They say you are born
Naked, with no identity
No name
And no face
Like any other
You are born, crying
A brand new star
Another unknown amalgamation of all that gives life
A fresh start
But not to everyone
For some of us
Are born closer to the earth
A genetic result of a thousand generations
Manifesting its way into marks on my being
Unseen
Unknown
Unwanted
We have a name for us
By Birth
Wherein we are doomed to the fires of hell
If hell were on Earth
And it is here for us
A simple cage with no bars
The burden of a thousand years
And markings made by routine
Justified by the Great Souls
Deeming it but mere control
And even if I change
Resist and break
They say I was born this way
That my mother's womb has left indelible marks I can never erase
A curse that made me wonder
Should I have been born at all?
To feel as deserving as literal baloney
Never to be touched
Never to be felt
Never to be heard
Never to be seen
Dehumanized to an extent where I cannot even believe any more that the sky is blue
Or that there exists the air around me which I need to breathe, to live
I'm no more than a pollutant
Upon the back of whom this world works
But who never sees the light above
Who was supposed to be filtered away into oblivion
Who was always supposed to be the nonentity
The stubborn stain that will not go away
I can never erase
My name
My identity
Even if I pretend
Or literally rip the skin off my face and wear another
If I achieve anything in this world
I shall be put up on a wall to showcase
The marks my mother's womb left
The marks that I can never erase
For some of us were born to hug the earth
Make it our home and heart
The backbone of this whole wide world
The wombs that faced physical retribution and degradation
Of the cruelest kind possible
To be told you can never be better
Than irrelevant specks of dust
Swept beneath an apologetic herd
For some of us are born closer to the earth
I bear my marks with shame no more
I shall take what was mine
I shall bow no more
In India, society is divided into castes.

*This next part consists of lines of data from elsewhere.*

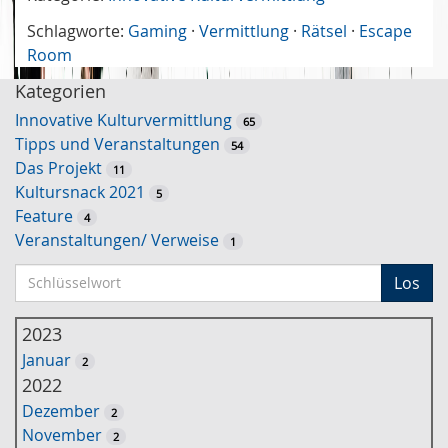
Schlagworte:
Gaming
·
Vermittlung
·
Rätsel
·
Escape
Room
Kategorien
Innovative Kulturvermittlung
65
Tipps und Veranstaltungen
54
Das Projekt
11
Kultursnack 2021
5
Feature
4
Veranstaltungen/ Verweise
1
S
Los
c
h
2023
l
Januar
2
ü
2022
s
Dezember
2
s
November
2
e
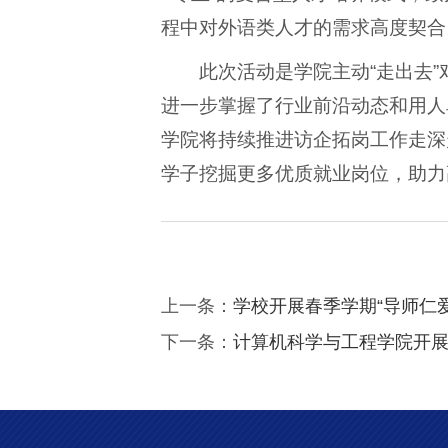
程中对外语类人才的需求高度契合
此次活动是学院主动“走出去
进一步掌握了行业前沿动态和用人
学院将持续推进访企拓岗工作走深
学子挖掘更多优质就业岗位，助力
上一条：
学校开展春季学期“导师仁
下一条：
计算机科学与工程学院开展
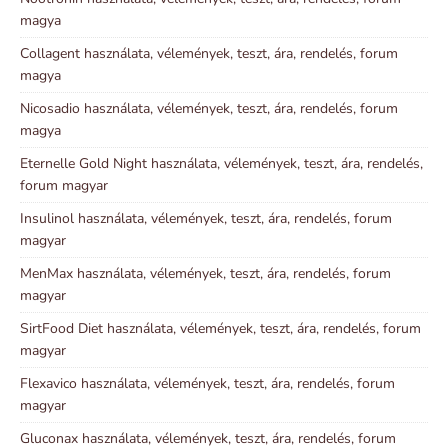
magya
Collagent használata, vélemények, teszt, ára, rendelés, forum
magya
Nicosadio használata, vélemények, teszt, ára, rendelés, forum
magya
Eternelle Gold Night használata, vélemények, teszt, ára, rendelés,
forum magyar
Insulinol használata, vélemények, teszt, ára, rendelés, forum
magyar
MenMax használata, vélemények, teszt, ára, rendelés, forum
magyar
SirtFood Diet használata, vélemények, teszt, ára, rendelés, forum
magyar
Flexavico használata, vélemények, teszt, ára, rendelés, forum
magyar
Gluconax használata, vélemények, teszt, ára, rendelés, forum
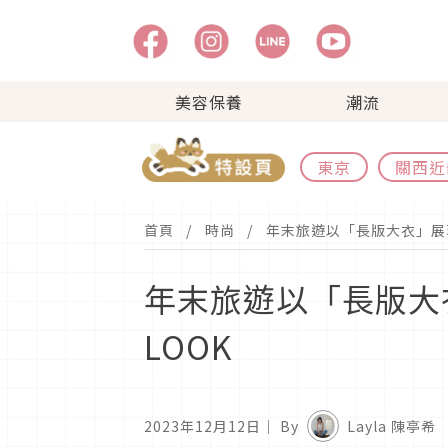
美容保養
潮流
東京
關西近
首頁
時尚
年末旅遊以「長版大衣」展
年末旅遊以「長版大
LOOK
2023年12月12日
｜ By
Layla 陳亭希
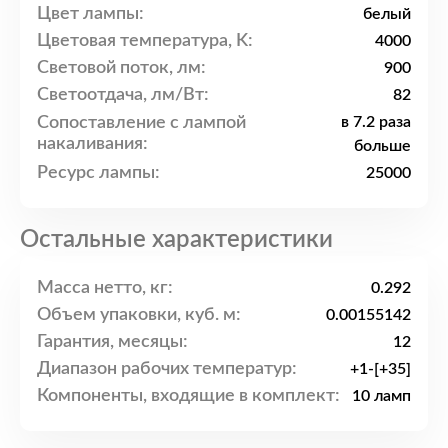
Цвет лампы:
белый
Цветовая температура, K:
4000
Световой поток, лм:
900
Светоотдача, лм/Вт:
82
Сопоставление с лампой
в 7.2 раза
накаливания:
больше
Ресурс лампы:
25000
Остальные характеристики
Масса нетто, кг:
0.292
Объем упаковки, куб. м:
0.00155142
Гарантия, месяцы:
12
Диапазон рабочих температур:
+1-[+35]
Компоненты, входящие в комплект:
10 ламп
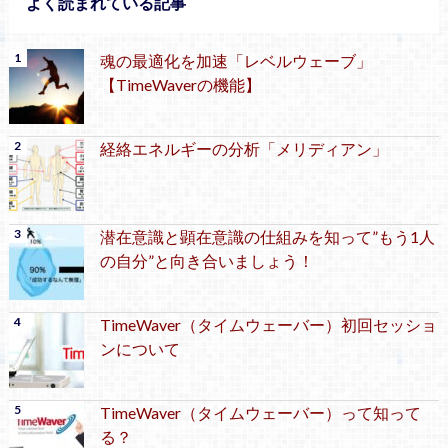
よく読まれている記事
魂の最適化を加速「レベルウェーブ」
【TimeWaverの機能】
経絡エネルギーの分析「メリディアン」
潜在意識と顕在意識の仕組みを知って”もう1人
の自分”と向き合いましょう！
TimeWaver（タイムウェーバー）初回セッショ
ンについて
TimeWaver（タイムウェーバー）って知って
る？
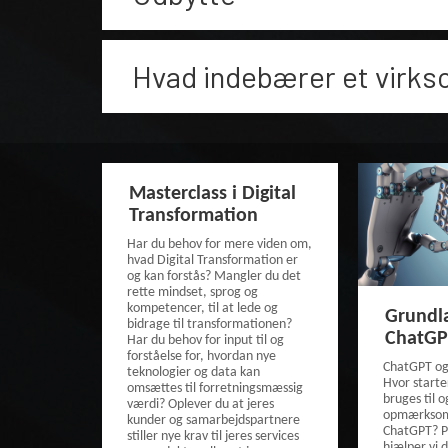
Hvad indebærer et virk
Masterclass i Digital
Transformation
Har du behov for mere viden om,
hvad Digital Transformation er
og kan forstås? Mangler du det
rette mindset, sprog og
kompetencer, til at lede og
Grundl
bidrage til transformationen?
ChatGP
Har du behov for input til og
forståelse for, hvordan nye
ChatGPT og 
teknologier og data kan
Hvor starte
omsættes til forretningsmæssig
bruges til 
værdi? Oplever du at jeres
opmærksom 
kunder og samarbejdspartnere
ChatGPT? P
stiller nye krav til jeres services
hjælper vi d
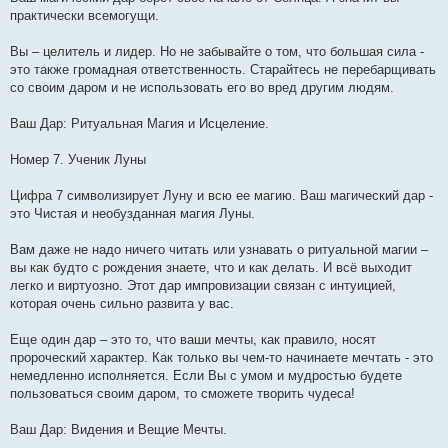
практически всемогущи.
Вы – целитель и лидер. Но не забывайте о том, что большая сила -
это также громадная ответственность. Старайтесь не перебарщивать
со своим даром и не использовать его во вред другим людям.
Ваш Дар: Ритуальная Магия и Исцеление.
Номер 7. Ученик Луны
Цифра 7 символизирует Луну и всю ее магию. Ваш магический дар -
это Чистая и необузданная магия Луны.
Вам даже не надо ничего читать или узнавать о ритуальной магии –
вы как будто с рождения знаете, что и как делать. И всё выходит
легко и виртуозно. Этот дар импровизации связан с интуицией,
которая очень сильно развита у вас.
Еще один дар – это то, что ваши мечты, как правило, носят
пророческий характер. Как только вы чем-то начинаете мечтать - это
немедленно исполняется. Если Вы с умом и мудростью будете
пользоваться своим даром, то сможете творить чудеса!
Ваш Дар: Видения и Beщие Мечты.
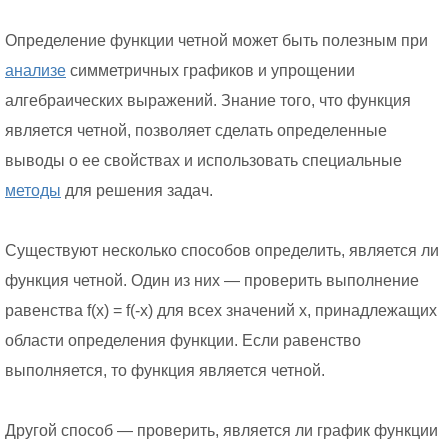
Определение функции четной может быть полезным при
анализе
симметричных графиков и упрощении
алгебраических выражений. Знание того, что функция
является четной, позволяет сделать определенные
выводы о ее свойствах и использовать специальные
методы
для решения задач.
Существуют несколько способов определить, является ли
функция четной. Один из них — проверить выполнение
равенства f(x) = f(-x) для всех значений x, принадлежащих
области определения функции. Если равенство
выполняется, то функция является четной.
Другой способ — проверить, является ли график функции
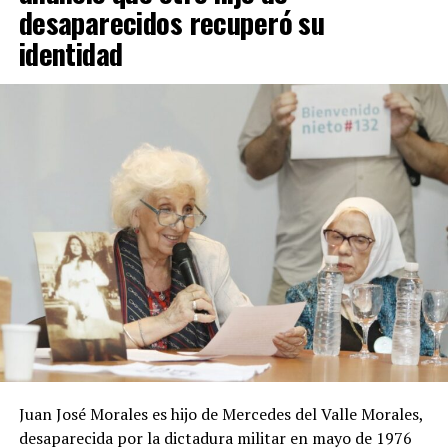
desaparecidos recuperó su
identidad
Juan José Morales es hijo de Mercedes del Valle Morales,
desaparecida por la dictadura militar en mayo de 1976
Evo Morales
, ex presidente boliviano y uno de los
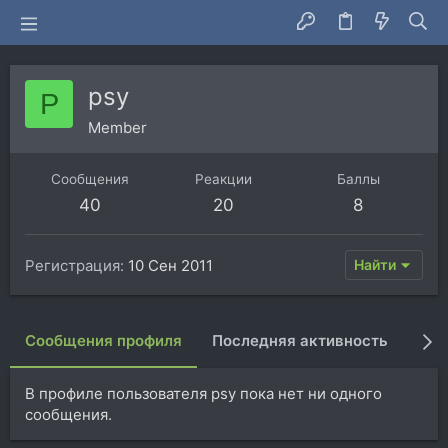
psy
P
Member
Сообщения
Реакции
Баллы
40
20
8
Регистрация
10 Сен 2011
Найти
Сообщения профиля
Последняя активность
Пуб
В профиле пользователя psy пока нет ни одного
сообщения.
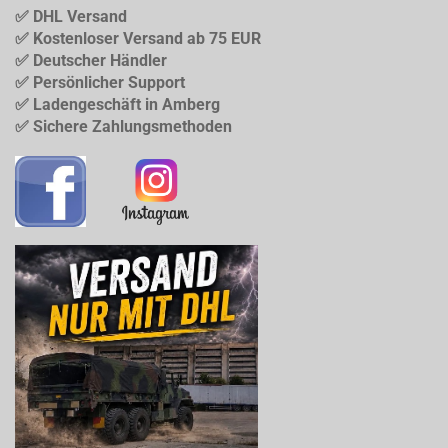
✅ DHL Versand
✅ Kostenloser Versand ab 75 EUR
✅ Deutscher Händler
✅ Persönlicher Support
✅ Ladengeschäft in Amberg
✅ Sichere Zahlungsmethoden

Each caste historically had a particular profession and they were in a hierarchy wherein the cleaner, sweepers, tanners were at the very bottom and the priests, warriors, businessmen were considered at the top. You were born into the system. Your changing professions didn't matter. It still doesn't. Casteism rages in my country. There is a lack of English mainstream literature by Dalits in India.